D.Buitelaar / moeder
Ik heb te maken met een gezinsmanager die zelf verplicht is om mijn gezinsmanager te zijn. Zij is een verlengarm van de gemeente. Als je met je gemeente overhoop ligt, stagneert de hulpverlening. Zij behartigd de belangen van de gemeente niet die van mijn gezin. Ik heb binnen het vrijwillige kader 2 kinderen uit huis laten plaatsen en heb hulpvragen uitstaan waaronder ook een jaar bij netwerkpleegouder. Zij houdt het tegen.





de zin in uw artikel: Je wilt als gemeente toch vooral kunnen beschikken over een gecertificeerde organisatie die onnodig beroep op het gedwongen kader kan voorkomen danwel zo kort mogelijk laat duren?

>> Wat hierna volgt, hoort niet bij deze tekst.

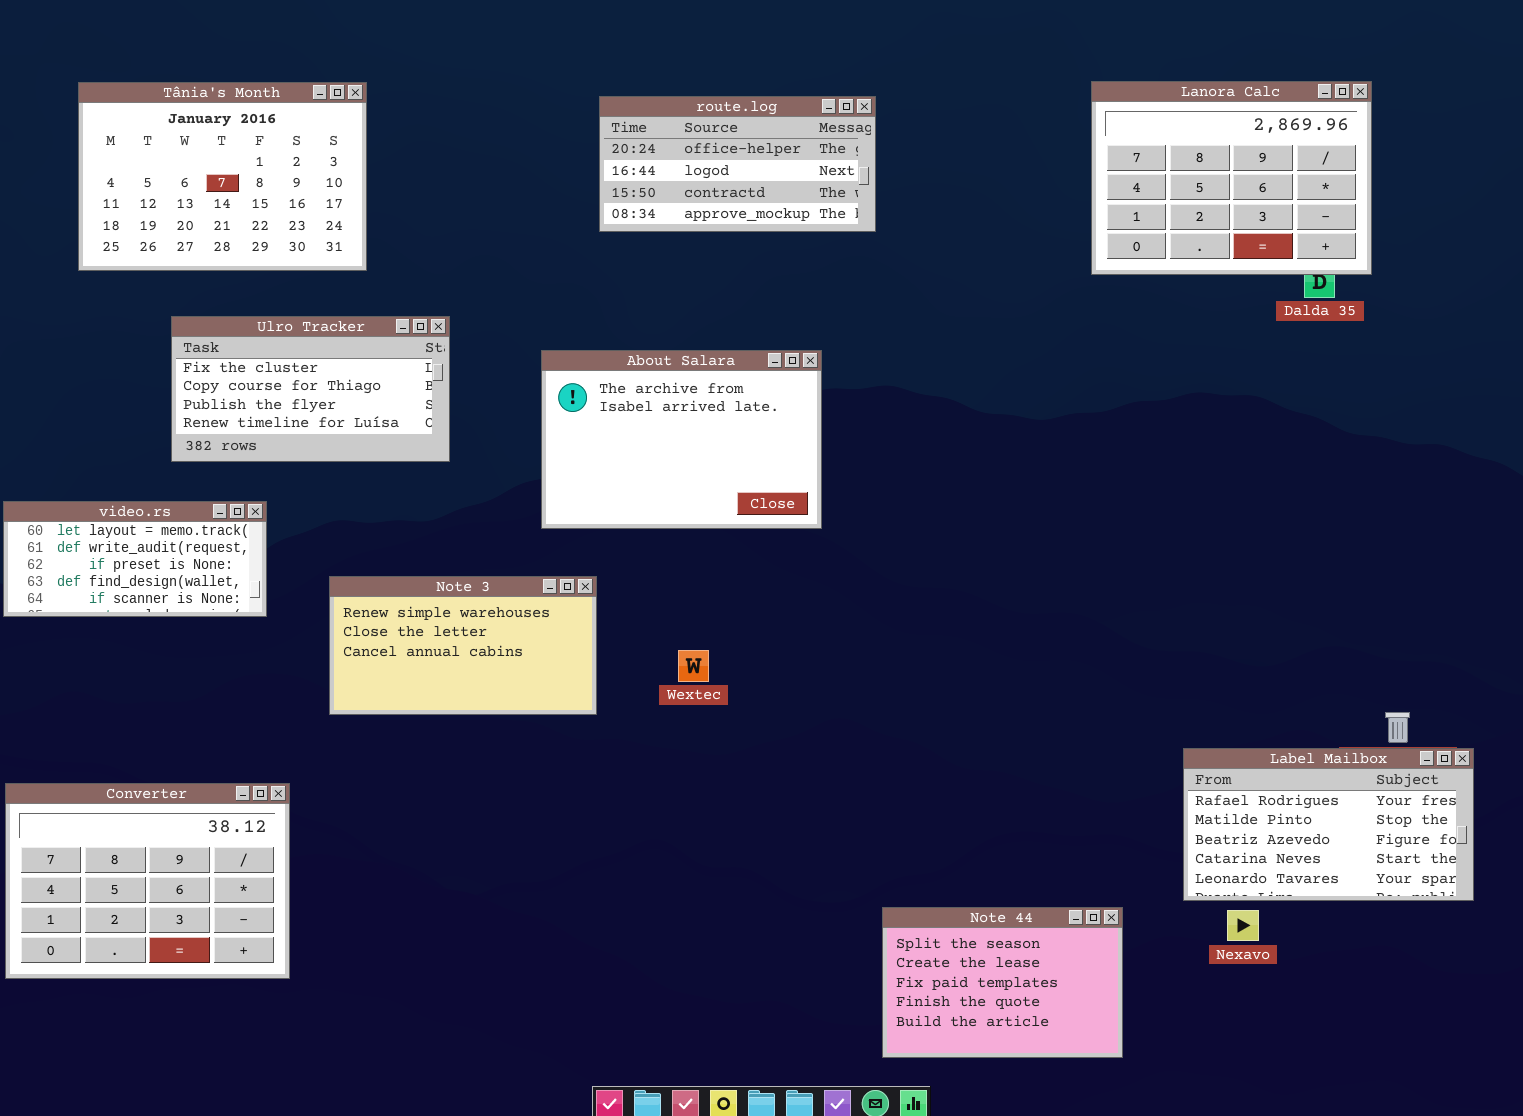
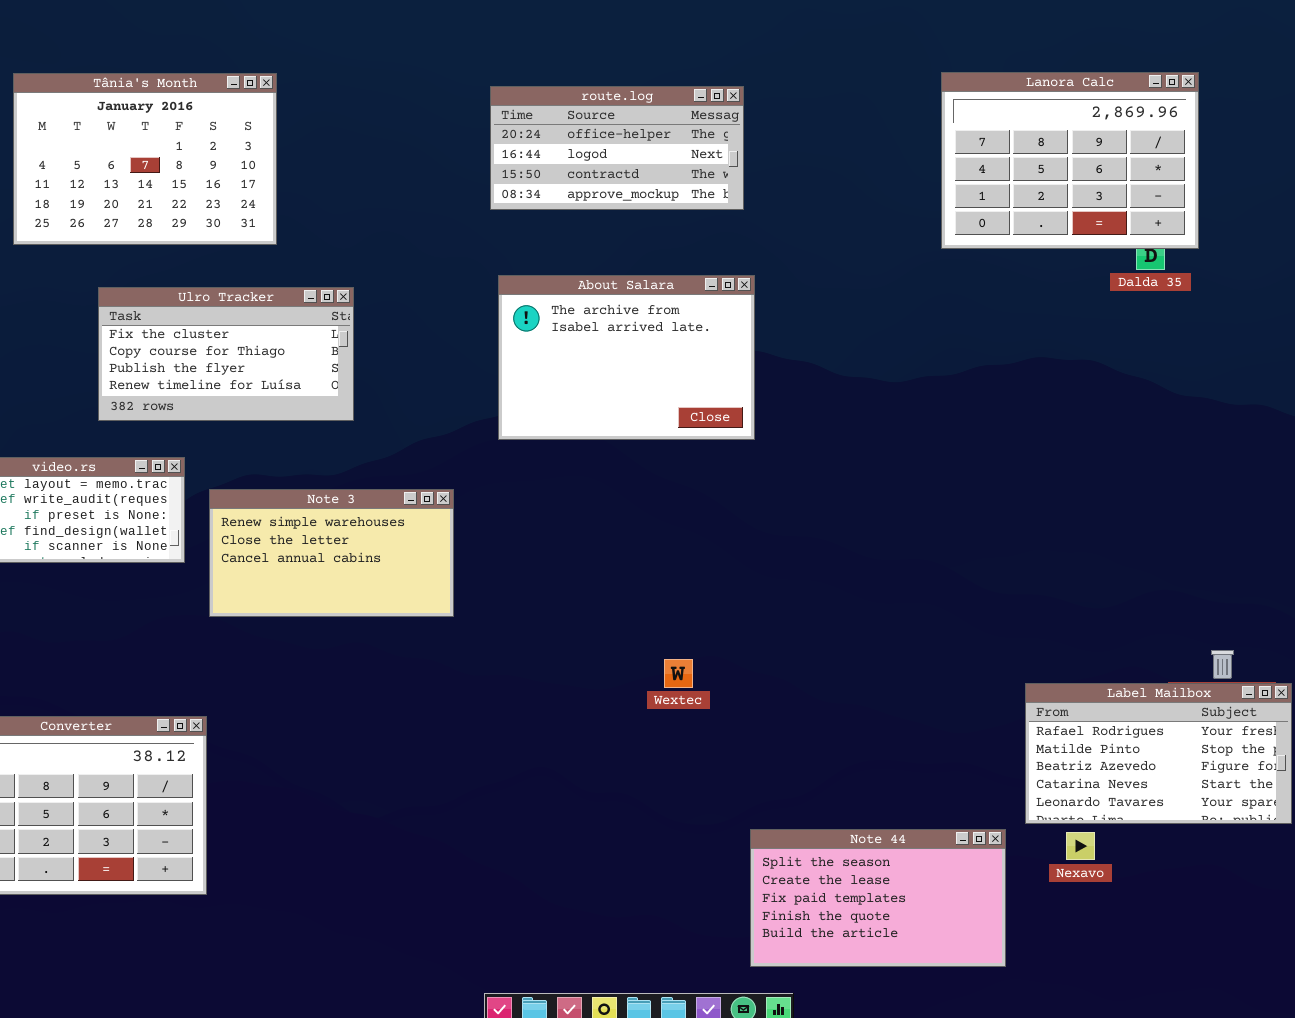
About Salara: [541,350,822,529] -> [498,275,755,440], moved
Note 3: [329,576,597,715] -> [209,489,454,617], moved
Wextec: [678,650,709,682] -> [664,659,693,688], moved
Note 44: [882,907,1123,1058] -> [750,829,1006,967], resized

Ja in welk daglicht is dat? Ik word op dit moment juist door de gemeente van zorg hierdoor verstoken, terwijl ze de gezinsmanager verplicht hebben gesteld en mijn lot gedoemd lijkt afhankelijk te zijn geworden en te blijven van de grillen van de gemeente. En naar de buitenwacht zeggen wij hebben goede ervaring met gezinsmanagers. Ouder(s) worden onderdrukt. Geen gezinsmanager, geen uitkering. Geen gezinsmanager, dan geen hulp krijgen die je wenst, we boycotten je hulp. Door alle druk heb ik uit noodzaak een gevolmachtigde moeten aanstellen, maar de gemeente wil er niet aan. Het WMO wordt op de vingers getikt als er toch contact is, jeugdzorg wil geen antwoord meer geven, Een gezinsmanager dat is NIET goed voor elk gezin. Als BJZ haar werk goed zou doen, zou de gemeente er niet tegen aan lopen dat mijn gezin zo weinig hulp heeft gekregen. De gemeente heeft geprobeerd BJZ en de ambulante hulp voor hun karretje te spannen, en nu doen zij niet anders met de gezinsmanager, die overigens uit zo'n gecertificeerde organisatie afkomstig is. Het draait allemaal om macht. En als je in de bijstand zit en hulpbehoevend, ben je dubbel de klos.